To read this today, reminds me how much of what I need to do, and how I need to do it. And how hard it will all be / is.
And of course, now I'm sitting in my office crying.
Thanks Emily again. and again, and again. I know that Dooce has a lot of readers and that she's a hero of yours but those readers need to check you out. And I don't mean from head to toe, slowly gawking from neck to tummy, but check out your blog. Keep it up. Its way better reading you than Dooce. I'm just sayin.
This is Anonymous #1, speaking to Anonymous #2:
I know it's hard, so hard. I've been through the rationalizing and dangling too. But believe me, it's WORTH IT.
Emily has said it all way better than I could -- you might want to print that post out and read it whenever you feel tempted to go back. But I can tell you this.
Once you take your courage in your hands and open your heart to a straight man who cares for you, life will change beyond imagining. Emily is right, he will probably not be as witty, as discerning, as artistic as the one you're hurting over now. But there are so many other traits worth appreciating. Straight man traits.

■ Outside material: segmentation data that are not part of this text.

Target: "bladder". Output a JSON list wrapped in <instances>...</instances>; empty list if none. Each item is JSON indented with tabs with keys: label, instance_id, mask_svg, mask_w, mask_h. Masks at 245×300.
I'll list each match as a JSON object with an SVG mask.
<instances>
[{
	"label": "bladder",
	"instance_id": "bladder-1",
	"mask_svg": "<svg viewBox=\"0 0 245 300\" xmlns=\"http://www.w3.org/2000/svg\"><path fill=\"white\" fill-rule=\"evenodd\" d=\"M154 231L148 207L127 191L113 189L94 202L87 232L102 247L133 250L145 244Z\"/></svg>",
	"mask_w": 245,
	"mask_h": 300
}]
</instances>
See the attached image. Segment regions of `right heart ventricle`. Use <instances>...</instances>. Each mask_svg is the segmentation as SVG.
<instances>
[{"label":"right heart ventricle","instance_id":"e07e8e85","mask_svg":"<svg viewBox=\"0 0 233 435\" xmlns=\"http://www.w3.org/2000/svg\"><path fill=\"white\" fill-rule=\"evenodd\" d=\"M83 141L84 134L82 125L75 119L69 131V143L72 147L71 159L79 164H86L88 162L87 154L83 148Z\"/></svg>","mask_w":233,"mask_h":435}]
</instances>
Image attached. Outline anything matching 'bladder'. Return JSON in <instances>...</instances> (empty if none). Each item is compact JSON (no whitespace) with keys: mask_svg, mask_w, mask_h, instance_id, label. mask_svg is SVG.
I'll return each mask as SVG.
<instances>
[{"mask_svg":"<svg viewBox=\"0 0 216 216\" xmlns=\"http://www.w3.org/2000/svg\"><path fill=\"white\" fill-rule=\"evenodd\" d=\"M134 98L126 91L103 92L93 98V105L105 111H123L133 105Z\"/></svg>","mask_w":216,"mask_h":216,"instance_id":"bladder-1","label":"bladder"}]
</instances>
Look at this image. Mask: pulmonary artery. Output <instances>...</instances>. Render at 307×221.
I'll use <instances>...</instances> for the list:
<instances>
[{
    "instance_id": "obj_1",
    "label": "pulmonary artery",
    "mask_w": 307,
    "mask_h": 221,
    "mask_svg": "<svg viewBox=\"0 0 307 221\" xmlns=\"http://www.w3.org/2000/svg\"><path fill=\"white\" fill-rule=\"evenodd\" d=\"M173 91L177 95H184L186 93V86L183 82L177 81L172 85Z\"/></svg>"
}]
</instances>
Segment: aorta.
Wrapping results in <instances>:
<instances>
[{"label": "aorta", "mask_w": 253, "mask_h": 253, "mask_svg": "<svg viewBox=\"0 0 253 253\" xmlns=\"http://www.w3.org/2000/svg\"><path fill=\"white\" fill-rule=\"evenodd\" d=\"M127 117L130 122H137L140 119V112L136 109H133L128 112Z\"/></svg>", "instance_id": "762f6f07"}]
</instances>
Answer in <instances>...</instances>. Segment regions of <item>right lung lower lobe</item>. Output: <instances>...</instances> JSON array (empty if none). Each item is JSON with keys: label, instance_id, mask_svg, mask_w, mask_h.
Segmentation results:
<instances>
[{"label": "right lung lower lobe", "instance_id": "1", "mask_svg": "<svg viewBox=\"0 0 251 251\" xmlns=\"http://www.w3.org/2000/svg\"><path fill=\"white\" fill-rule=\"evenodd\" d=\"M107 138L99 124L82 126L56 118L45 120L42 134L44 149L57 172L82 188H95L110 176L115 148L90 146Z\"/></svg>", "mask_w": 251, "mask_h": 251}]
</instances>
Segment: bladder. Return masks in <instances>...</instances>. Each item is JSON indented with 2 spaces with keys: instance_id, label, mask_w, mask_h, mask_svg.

It's been 20+ years for me. I love my husband and the life we have built with our children. After all this time, I am still friends with my (almost)-ex, as you call yours, and keep in touch regularly. But if you can believe it, he actually BORES me a good bit of the time! I would never have thought that possible years ago! But there is so much more to my life now than when I depended on him.
I wish you luck, and I wish you love.
In high school, many years ago...a gay boy was my best friend, yes, I was in love with him. At the time, in the 1970', I had no idea what "gay" was with my Penticostal self. Now he is just as wonderful and I love him just the same...but I did discover the "straight" man, and I married him and it has been 20 years of happiness...but I have 40 years with my "gay" man.